Question

Match $\text{List I}$ with the $\text{List II}$ and select the correct answer using the code given below the lists :

$\begin{array}{cccc}& \text{List I}& & \text{List II}\\ \text{(A)}& \text{If}\underset{x\to \infty }{lim}(\frac{x^2+1}{x+1}-ax-b)=0,\text{then}& \text{(P)}& a=\frac{3}{2},b\in R\\ \text{(B)}& \text{If}\underset{x\to 0}{lim}(1+ax+b{x}^2{)}^{2/x}=e^3,\text{then}& \text{(Q)}& a=1,b=-\frac{1}{2}\\ \text{(C)}& \text{If}\underset{x\to 0}{lim}\left(\frac{a{e}^x-b}{x}\right)=2,\text{then}& \text{(R)}& a=1,b=-1\\ \text{(D)}& \text{If}\underset{x\to \infty }{lim}\{\sqrt{(x^2-x+1)}-ax-b\}=0,\text{then}& \text{(S)}& a=2,b=2\end{array}$

Which of the following is the only CORRECT combination?

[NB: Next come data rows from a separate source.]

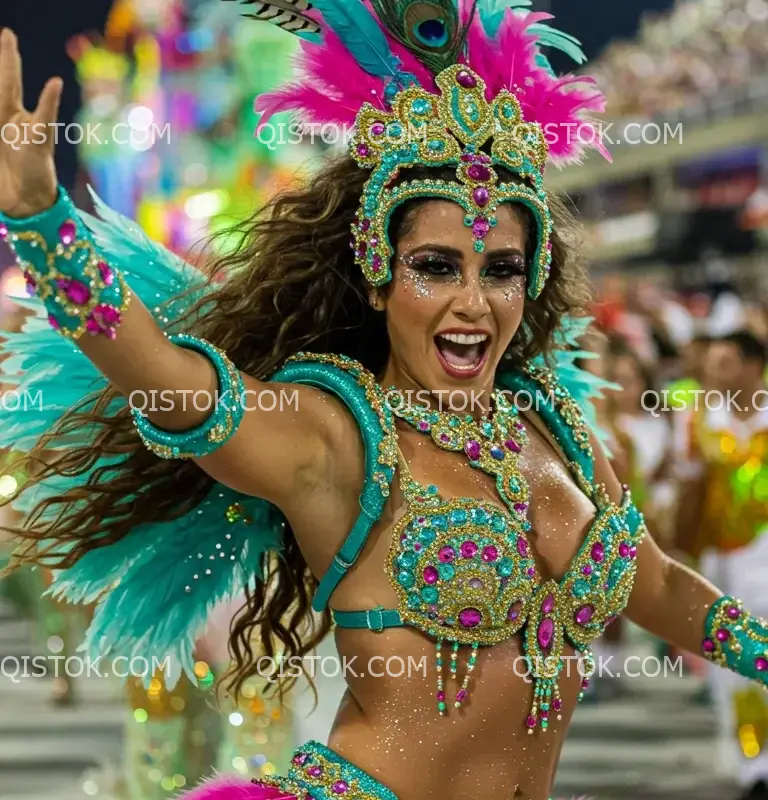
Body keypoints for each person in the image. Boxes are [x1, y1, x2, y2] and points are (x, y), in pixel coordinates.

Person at [1, 6, 767, 800]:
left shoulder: (559, 431)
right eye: (437, 266)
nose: (474, 302)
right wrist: (40, 221)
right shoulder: (337, 437)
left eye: (501, 269)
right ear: (377, 277)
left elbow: (664, 588)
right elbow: (161, 375)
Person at [676, 330, 768, 799]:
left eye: (726, 362)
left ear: (754, 366)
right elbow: (688, 491)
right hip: (723, 560)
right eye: (712, 363)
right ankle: (754, 763)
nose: (714, 373)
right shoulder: (698, 421)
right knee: (736, 662)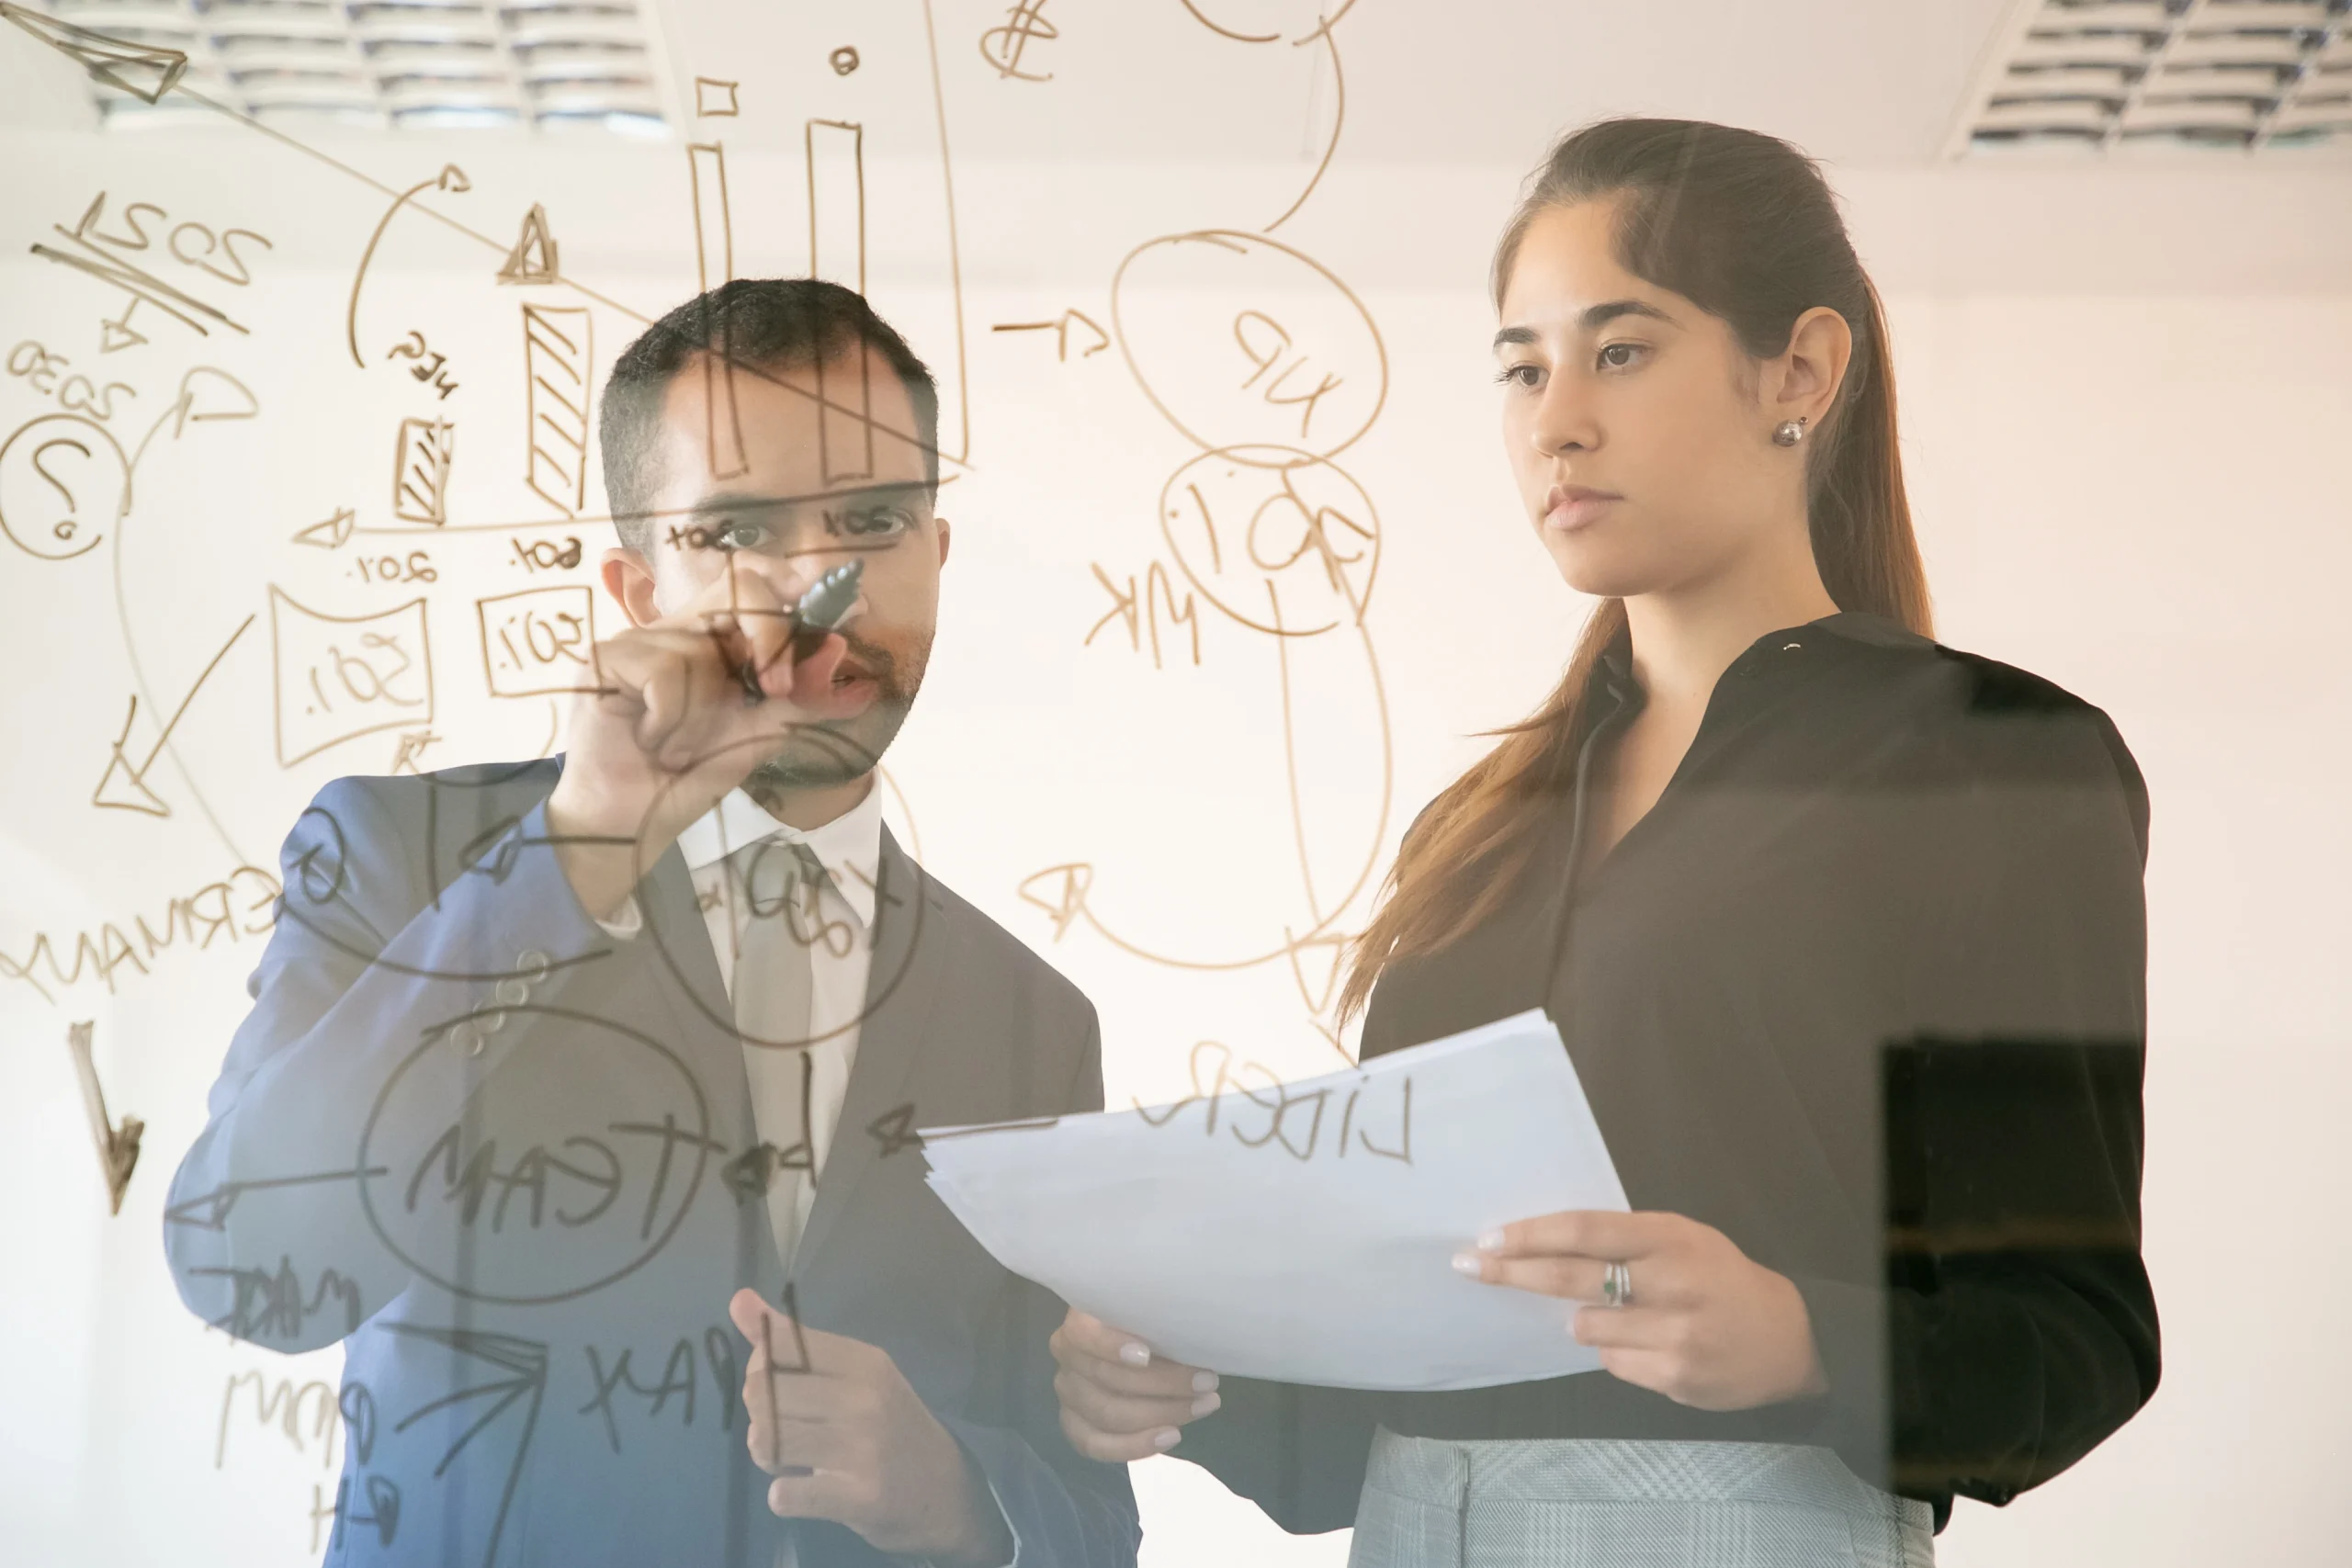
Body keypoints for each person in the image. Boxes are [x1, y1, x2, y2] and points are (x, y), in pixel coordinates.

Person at [1048, 117, 2159, 1565]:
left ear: (1801, 372)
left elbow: (2075, 1336)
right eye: (1522, 367)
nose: (1554, 420)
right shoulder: (1484, 826)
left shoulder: (1989, 762)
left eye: (1619, 350)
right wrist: (1190, 1375)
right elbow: (1371, 1408)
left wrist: (1805, 1337)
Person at [165, 279, 1138, 1568]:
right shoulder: (404, 857)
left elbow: (1091, 1517)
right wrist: (575, 854)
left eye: (873, 519)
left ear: (935, 557)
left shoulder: (1032, 1022)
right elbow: (248, 1263)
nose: (817, 587)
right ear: (638, 585)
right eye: (738, 528)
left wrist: (961, 1498)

• A. $\left(B\right)\to \left(P\right),\left(C\right)\to \left(S\right)$
• B. $\left(B\right)\to \left(Q\right),\left(C\right)\to \left(R\right)$
• C. $\left(B\right)\to \left(R\right),\left(C\right)\to \left(Q\right)$
• D. $\left(B\right)\to \left(S\right),\left(C\right)\to \left(S\right)$

Answer 1

The correct option is A $\left(B\right)\to \left(P\right),\left(C\right)\to \left(S\right)$

$\underset{x\to 0}{lim}(1+ax+b{x}^2{)}^{2/x}=e^3$ $(1^{\infty }$ form$)$
$\Rightarrow e^{\underset{x\to 0}{lim}\left(\frac{2(ax+b{x}^2)}{x}\right)}=e^3\Rightarrow e^{\underset{x\to 0}{lim}(2a+2bx)}=e^3$
For existence of limit,
$a=\frac{3}{2}$ and $b\in R$

$\underset{x\to 0}{lim}\left(\frac{a{e}^x-b}{x}\right)=2$
Apply expansion of $e^x$
$\underset{x\to 0}{lim}\left(\frac{a(1+\frac{x}{1!}+\frac{x^2}{2!}+\dots )-b}{x}\right)=2$
$\Rightarrow \underset{x\to 0}{lim}\left(\frac{(a-b)+a(\frac{x}{1!}+\frac{x^2}{2!}+\dots )}{x}\right)=2$
For existence of limit,
$a-b=0\Rightarrow a=b$
$\underset{x\to 0}{lim}\left(a\right)=2$
$\Rightarrow a=2=b$